Effects of SPAD value variations according to nitrogen application levels on rice yield and its components
Nitrogen (N) is the most essential element for growth, development, and grain yield determination in crops. However, excessive nitrogen application can result in environmental pollution and greenhouse gas emissions that contribute to climate change. In this study, we used 158 rice genetic resources to evaluate the relationships between the soil and plant analysis development (SPAD) value and grain yield (GY) and its components. The SPAD value ranged between 30.5 and 55.8, with a mean of 41.7 ± 5.3, under normal nitrogen conditions (NN, 9 kg/10a), and between 27.5 and 52.3, with a mean of 38.6 ± 4.8, under low nitrogen conditions (LN, 4.5 kg/10a).

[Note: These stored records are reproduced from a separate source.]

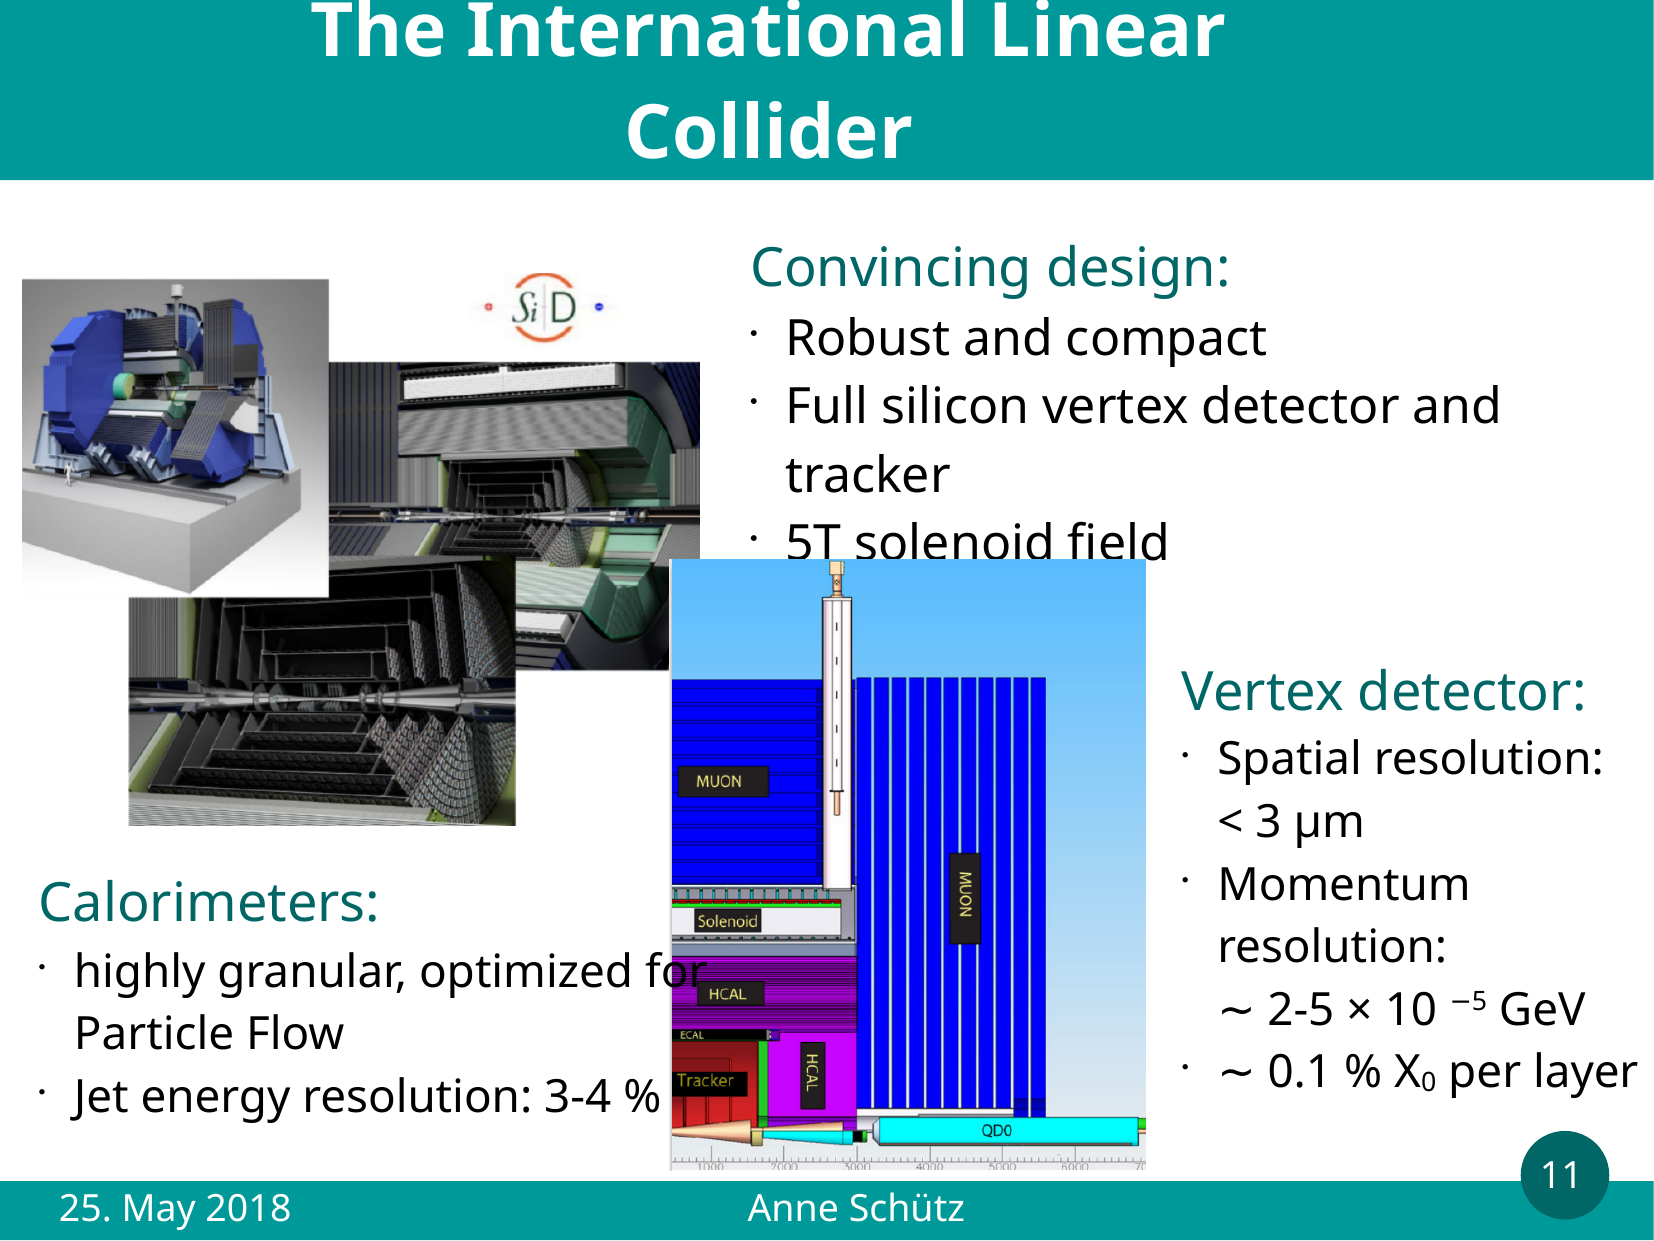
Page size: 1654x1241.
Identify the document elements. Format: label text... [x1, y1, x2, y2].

title The International Linear Collider The SiD Detector [310, 0, 1344, 292]
picture [22, 273, 1146, 1171]
text_box Calorimeters: highly granular, optimized for Particle Flow Jet energy resolution: 3-4 % [38, 732, 759, 1241]
text_box Vertex detector: Spatial resolution: < 3 μm Momentum resolution: ∼ 2-5 × 10 −5 GeV ∼ 0.1 % X0 per layer [1181, 575, 1647, 1179]
text_box Convincing design: Robust and compact Full silicon vertex detector and tracker 5T solenoid field [750, 254, 1641, 549]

Under NN conditions, the SPAD values were in the following order: japonica (43.5 ± 5.8), Tongil -type (41.7 ± 2.5), others (41.7 ± 5.2), and indica (38.3 ± 3.8). By contrast, under LN conditions, the SPAD values were in the following order: Tongil -type (40.4 ± 2.1), others (40.1 ± 4.5), japonica (39.6 ± 5.2), and indica (35.6 ± 3.9). The 158 genetic resources showed no correlation between SPAD and yield. Therefore, the low-decrease rate (LDR) and high-decrease rate (HDR) SPAD groups were selected to reanalyze the relationships between the surveyed traits. The SPAD values were positively correlated with 1000-grain weight (TGW) for both LDR and HDR groups (NN: 0.63, LN: 0.53), However, SPAD and GY were positively correlated only in the LDR group. For TGW, the coefficient of determination ( R 2 ) was 20% and 13% under NN and LN conditions, respectively. For GY, R 2 values of 32% and 52% were observed under NN and LN conditions, respectively. Genetic resources with higher SPAD values in the LDR group exhibited the highest yield (NN: 1.19 kg/m 2 , LN: 1.04 kg/m 2 ) under both NN and LN conditions. In conclusion, we selected 10 genetic resources that exhibited higher GY under both NN and LN conditions with minimal yield reductions. These genetic resources represent valuable breeding materials for nitrogen deficiency adaptation.